Can green jobs save us 2/3

But several experts remain skeptical that the candidates’ plans are sweeping enough to bring about dramatic change or politically balanced enough to be approved by Congress.

In addition, the very economy they seek to save is likely to make it harder for them to come up with the cash needed to accelerate growth in the green sector.

“Before the financial bailout, I would have said I’m 100 percent sure we are in a significantly better situation today — politically and policy-wise — than we were a year ago,” said Andrew Light, director of George Mason University’s Center for Global Ethics.

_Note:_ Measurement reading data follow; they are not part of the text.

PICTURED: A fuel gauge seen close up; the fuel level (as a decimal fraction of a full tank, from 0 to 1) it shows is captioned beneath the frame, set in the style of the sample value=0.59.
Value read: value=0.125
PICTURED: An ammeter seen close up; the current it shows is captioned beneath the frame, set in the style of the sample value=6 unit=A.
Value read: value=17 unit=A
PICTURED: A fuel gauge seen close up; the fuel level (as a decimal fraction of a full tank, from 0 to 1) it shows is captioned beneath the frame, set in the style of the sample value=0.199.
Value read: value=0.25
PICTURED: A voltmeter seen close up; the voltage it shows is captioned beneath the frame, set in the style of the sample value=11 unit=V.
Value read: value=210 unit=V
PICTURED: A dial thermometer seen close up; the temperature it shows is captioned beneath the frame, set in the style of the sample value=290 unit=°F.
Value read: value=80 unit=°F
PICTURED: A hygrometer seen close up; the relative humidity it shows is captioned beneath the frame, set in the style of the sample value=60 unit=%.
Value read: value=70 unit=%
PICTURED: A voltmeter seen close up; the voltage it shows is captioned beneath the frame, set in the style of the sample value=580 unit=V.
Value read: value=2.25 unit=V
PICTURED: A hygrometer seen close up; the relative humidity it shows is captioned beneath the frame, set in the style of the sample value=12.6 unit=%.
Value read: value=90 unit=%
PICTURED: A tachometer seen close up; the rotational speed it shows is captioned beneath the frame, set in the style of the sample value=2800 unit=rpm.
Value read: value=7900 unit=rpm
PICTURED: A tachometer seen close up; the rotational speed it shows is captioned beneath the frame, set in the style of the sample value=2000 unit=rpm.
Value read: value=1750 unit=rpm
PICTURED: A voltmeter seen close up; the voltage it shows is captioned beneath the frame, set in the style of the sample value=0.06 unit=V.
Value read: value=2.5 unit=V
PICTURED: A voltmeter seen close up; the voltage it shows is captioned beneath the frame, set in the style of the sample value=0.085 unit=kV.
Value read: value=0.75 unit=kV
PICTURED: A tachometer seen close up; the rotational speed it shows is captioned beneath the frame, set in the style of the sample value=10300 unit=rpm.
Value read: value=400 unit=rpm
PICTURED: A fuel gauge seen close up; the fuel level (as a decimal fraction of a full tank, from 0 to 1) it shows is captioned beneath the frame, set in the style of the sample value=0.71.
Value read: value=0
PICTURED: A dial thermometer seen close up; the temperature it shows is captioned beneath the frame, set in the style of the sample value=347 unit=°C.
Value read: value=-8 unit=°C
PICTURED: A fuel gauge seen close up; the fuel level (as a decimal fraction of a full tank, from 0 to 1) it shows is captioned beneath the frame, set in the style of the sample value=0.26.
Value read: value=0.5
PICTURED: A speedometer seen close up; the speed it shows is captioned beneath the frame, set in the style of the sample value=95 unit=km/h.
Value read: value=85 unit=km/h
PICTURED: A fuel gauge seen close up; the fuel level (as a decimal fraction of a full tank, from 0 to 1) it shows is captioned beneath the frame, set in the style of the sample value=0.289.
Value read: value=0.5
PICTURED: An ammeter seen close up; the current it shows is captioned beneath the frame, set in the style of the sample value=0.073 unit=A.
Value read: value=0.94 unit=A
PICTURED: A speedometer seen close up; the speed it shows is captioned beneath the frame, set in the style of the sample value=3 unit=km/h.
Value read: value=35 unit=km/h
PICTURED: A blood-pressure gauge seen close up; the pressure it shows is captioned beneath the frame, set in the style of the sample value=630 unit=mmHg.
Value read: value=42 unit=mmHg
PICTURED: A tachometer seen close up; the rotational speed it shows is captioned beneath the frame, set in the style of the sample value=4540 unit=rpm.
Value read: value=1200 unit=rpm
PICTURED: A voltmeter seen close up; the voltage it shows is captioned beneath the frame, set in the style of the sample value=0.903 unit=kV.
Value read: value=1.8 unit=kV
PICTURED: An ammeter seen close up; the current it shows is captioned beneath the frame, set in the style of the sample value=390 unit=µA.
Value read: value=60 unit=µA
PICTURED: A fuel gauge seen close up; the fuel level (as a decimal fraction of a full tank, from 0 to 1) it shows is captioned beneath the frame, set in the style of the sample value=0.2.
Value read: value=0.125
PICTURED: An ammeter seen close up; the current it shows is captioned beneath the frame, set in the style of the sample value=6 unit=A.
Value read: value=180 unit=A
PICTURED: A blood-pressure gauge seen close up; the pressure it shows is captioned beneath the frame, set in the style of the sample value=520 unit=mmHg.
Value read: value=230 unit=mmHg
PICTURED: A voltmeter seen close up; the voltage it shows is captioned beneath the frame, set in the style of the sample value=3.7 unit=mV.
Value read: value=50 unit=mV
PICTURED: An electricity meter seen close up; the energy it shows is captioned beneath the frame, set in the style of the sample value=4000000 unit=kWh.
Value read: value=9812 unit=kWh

Obama’s promise of millions of new jobs stems largely from his proposal to pump $15 billion each year into research and development of cleaner fuels. “Our goal should be, in 10 years’ time, we are free of dependence on Middle Eastern oil,” he said.

Michael Lenox, a specialist on environmental sustainability at the University of Virginia’s Darden School of Business, says that’s “optimistic.”

But Lenox is sympathetic to Obama’s overarching argument — that pumping billions into R&D will produce new technologies and new businesses.

“Who in the 1970s would have said, ‘Microsoft will become a huge firm and big employer?’” he asked. “There might be somebody out there now that could grow and become that.”

Lenox also agrees with an entrepreneurial approach rather than a Big Government project to create new fuels. “I’d fear a Manhattan-type project might pick the wrong technology,” he said.

But his UVA colleague, Darden Dean Robert F. Bruner, cautions that reluctant private investors also need to get on the green wagon to spur swift change.

“They’re guarded in their optimism about the economic boom in this area,” Bruner said. “The problem with state-of-the-art green ventures is their payoff horizons are further in the future than was the case with the technology sector.”

Bruner believes Obama’s $15 billion annual program might prompt new interest from private investors. Compared with federal research into health and defense projects, it’s a small sum, Bruner said, but “it is a material step up. It would help to draw talent into universities and private enterprise. It would be a signal of serious intent for venture capitalists to follow along.”